I tell myself to not be an asshole. She was trying to help.

The attachment to the email is a mug shot. It’s Spot. Or rather, it’s
Rachel.
Crazy, that in the time I knew her, she never said her name. In the picture, she doesn’t look good at all. She had a nasty shiner, and her hair had that flat, dull look people get when they haven’t been eating or sleeping well enough. I take a deep breath.

Alex grabs my arm. “Are you okay?”

I nod. “Yeah. Yeah I am. That’s… that’s her. Can you send me that email?”

She nods. “Of course.”

I almost don’t want to know what happened to her. I’m afraid I’ll find out it was something horrible. I shake my head. “She was a good friend,” I say.

“I know,” Alex whispers.

I failed her.
Why didn’t I just bring her home with me when I went back to school? Mom would have taken her in. I’m sure of it.

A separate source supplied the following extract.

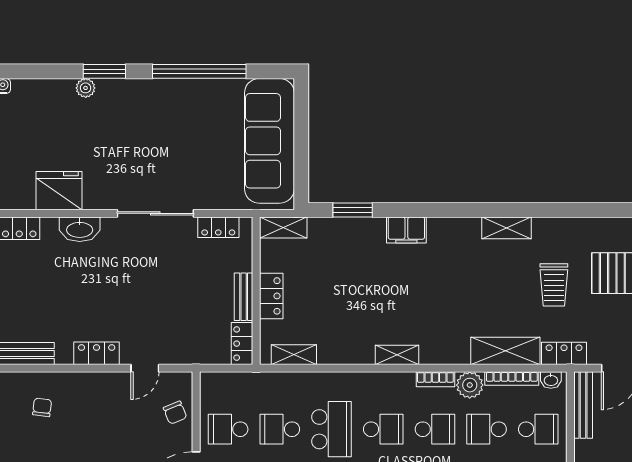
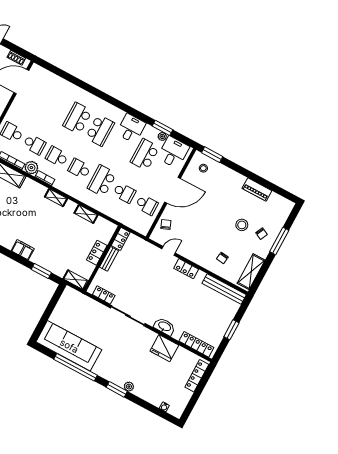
sofa: (269, 141) -> (69, 346), moved, turned -90
shelving: (294, 355) -> (86, 214), moved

Rachel Grace Bell. What happened to you? I stare out of the bus into the darkness, trying to imagine what might have happened to her. Maybe that asshole who was beating her up at the Masquerade that night finally caught up with her and killed her. Or one of the predators. Every once in a while you’d see them, cruising around in the bad neighborhoods and homeless camps. Looking for girls like Rachel, because they could be forced into prostitution.

I’d break someone’s fucking neck.

I swallow. The pain of failing her hurts my chest. I was never able to protect anyone—not my mother, when that bastard used to beat her up, not Spot.
It kills me. I wish I could just be … better somehow.